Le retour de la CEDEAO
La MINUSMA condamne fermement les actes de violence qui se perpétuent depuis hier matin [vendredi 16 mai 2014] dans la ville de Kidal. « De tels développements sont contreproductifs et contraires à la volonté du peuple malien qui aspire à la paix et à une stabilité durable. La MINUSMA appelle les parties concernées à assurer une cessation immédiate des actes de violence et le retour au calme », selon le communiqué. La MINUSMA dénombre 2 blessés graves par balle et 21 blessés parmi ses FPU (Formed Police Unit) et 7 parmi les manifestants. Dans un communiqué conjoint, le 18 mai 2014, « la MINUSMA en consultation avec l’Union Africaine, la CEDEAO et l’Union Européenne condamnent fermement les affrontements violents à Kidal, ainsi que la prise des bâtiments administratifs, y compris le Gouvernorat.

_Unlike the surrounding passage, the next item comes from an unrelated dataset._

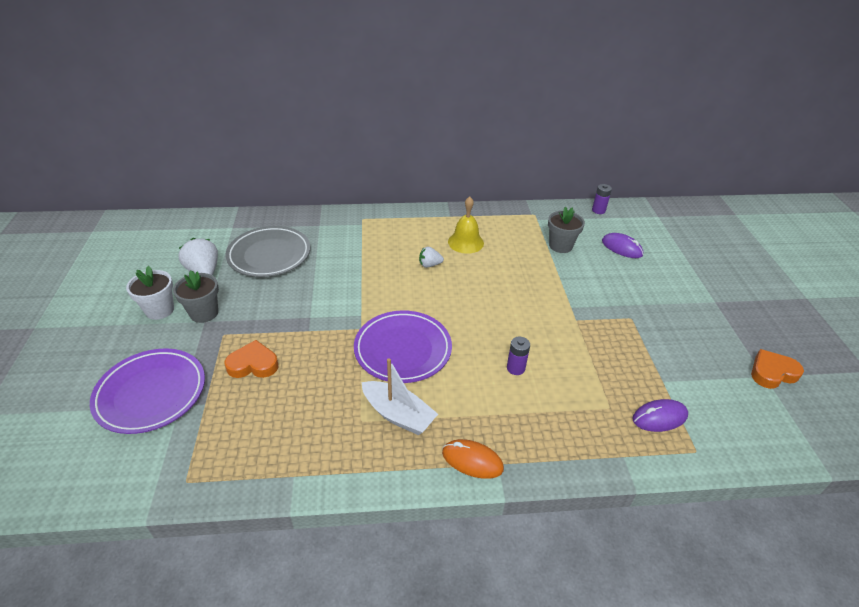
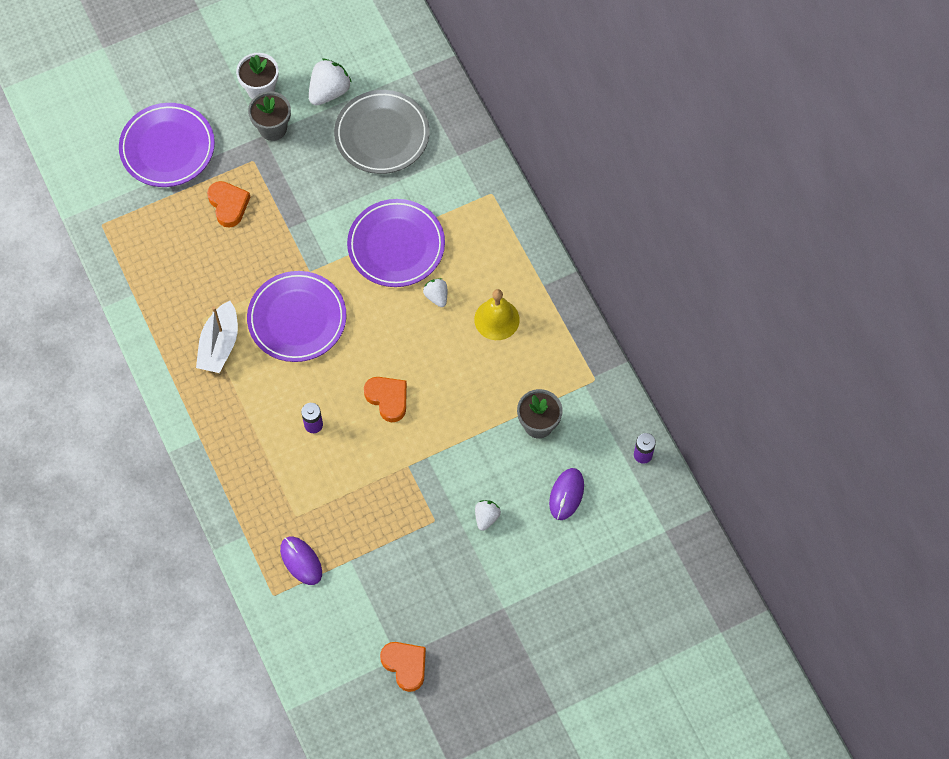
camera: 70 degrees right, 25 degrees up
orange mouse [442,439,504,479] -> none
none -> purple plate [347,199,445,287]
none -> orange heart [364,377,407,422]
none -> white strawberry [475,500,501,531]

Ces actes constituent une violation grave de l’accord préliminaire et entravent les efforts visant à la paix et la sécurité des régions du Nord, en particulier Kidal ». Nous exhortons la retenue et l’abstention de tout recours à la violence qui risque de mettre en péril la population civile. « Nous encourageons le dialogue le plus rapidement possible afin d’assurer la sécurité à Kidal. Pour une solution durable aux problèmes du Nord, il n’y a pas d’alternative à une solution pacifique », selon le communiqué.